I think you may be right about the 2 years. I have just got another car after not having one for about 20 months and I had to Explain why I did not have a vehicle in that time. I did but it is a classic policy plus we have another vehicle we own.


----------



## Shiny (Apr 23, 2007)

NCB is only valid for 2 years from date of expiry with the majority of Insurers. AXA and Aviva used to be 3, but they too are now 2 years. Some insurers have a lower time limit. 

To save messing around too much, swap every 2 years. 

TPO driving other cars extension (if included) is only ever given to the policyholder, not named drivers. 

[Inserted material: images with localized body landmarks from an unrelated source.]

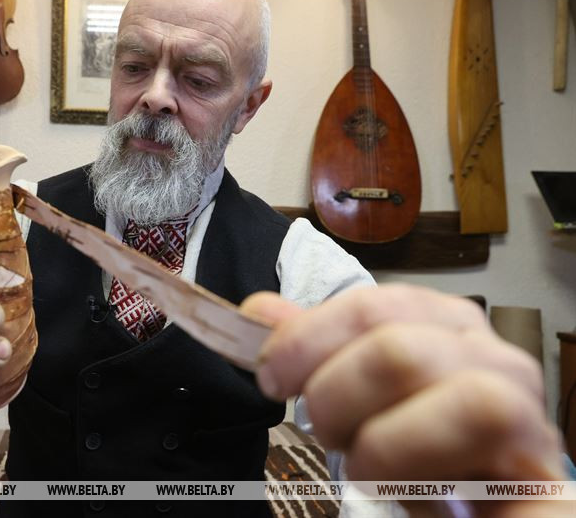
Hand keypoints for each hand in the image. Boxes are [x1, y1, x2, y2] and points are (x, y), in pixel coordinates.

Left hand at [244, 284, 570, 516]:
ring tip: (366, 468)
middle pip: (398, 349)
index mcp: (445, 326)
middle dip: (335, 396)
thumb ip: (314, 351)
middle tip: (325, 432)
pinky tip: (409, 492)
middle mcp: (493, 359)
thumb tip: (257, 311)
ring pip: (460, 399)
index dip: (306, 338)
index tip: (269, 375)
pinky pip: (495, 466)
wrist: (484, 513)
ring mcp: (526, 417)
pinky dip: (429, 478)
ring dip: (383, 445)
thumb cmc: (417, 451)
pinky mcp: (546, 480)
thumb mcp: (357, 395)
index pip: (369, 306)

You don't earn real NCB as an additional driver. Some insurers will take it into consideration for additional policies, but this is more of a marketing thing and not transferrable to another insurer.


----------



## RandomlySet (Jul 10, 2007)

Shiny said:


> NCB is only valid for 2 years from date of expiry with the majority of Insurers. AXA and Aviva used to be 3, but they too are now 2 years. Some insurers have a lower time limit.
> 
> *To save messing around too much, swap every 2 years. *
> 
> ...


Think this is what we are now doing. She's decided to cancel the new policy (not come into effect yet anyway) and have it in my name for another year. Then come renewal time next year, put into her name as by that point it'll be 18months she'd have gone without being the main policy holder.


----------



## cole_scirocco (Mar 5, 2012)

Exactly right. I had 4 years no claims and then moved on to my wifes policy as a named driver who has over the max 9 years as I now use a company vehicle as well with 3 years no claims...

Because I have not held my own personal car insurance policy in my name for longer than 2 years (as a gap) my no claims have now vanished. Company car insurance policy does not matter as it is not classed as a personal car.

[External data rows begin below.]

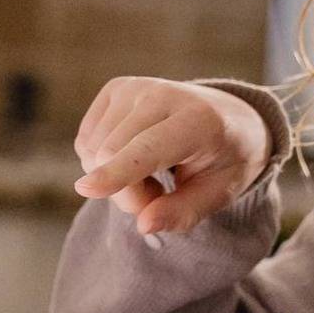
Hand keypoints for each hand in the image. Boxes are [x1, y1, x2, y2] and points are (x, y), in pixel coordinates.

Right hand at [72, 77, 272, 234]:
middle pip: (110, 155)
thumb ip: (182, 212)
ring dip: (115, 179)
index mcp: (197, 119)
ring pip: (92, 151)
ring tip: (152, 174)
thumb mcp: (220, 193)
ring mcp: (133, 87)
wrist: (228, 116)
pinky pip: (85, 142)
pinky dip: (103, 163)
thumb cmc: (224, 159)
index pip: (147, 149)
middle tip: (157, 198)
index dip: (117, 172)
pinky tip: (133, 157)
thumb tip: (144, 226)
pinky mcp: (114, 89)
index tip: (86, 189)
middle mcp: (161, 93)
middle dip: (125, 195)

Therefore the two cars we own, Steph has got 10 years no claims on her BMW (cost £300 for the year fully comp) and my BMW I own has cost me £470 for the year fully comp with zero no claims.

Luckily for me, I didn't find the quote too horrific.


----------



## RandomlySet (Jul 10, 2007)

Cole_E91 said:


> Exactly right. I had 4 years no claims and then moved on to my wifes policy as a named driver who has over the max 9 years as I now use a company vehicle as well with 3 years no claims...
> 
> Because I have not held my own personal car insurance policy in my name for longer than 2 years (as a gap) my no claims have now vanished. Company car insurance policy does not matter as it is not classed as a personal car.
> 
> ...


This was one of the ways I'd heard about people losing their NCB. Someone told me a few years back that they/their dad had lost theirs due to having a company car and not realising.


----------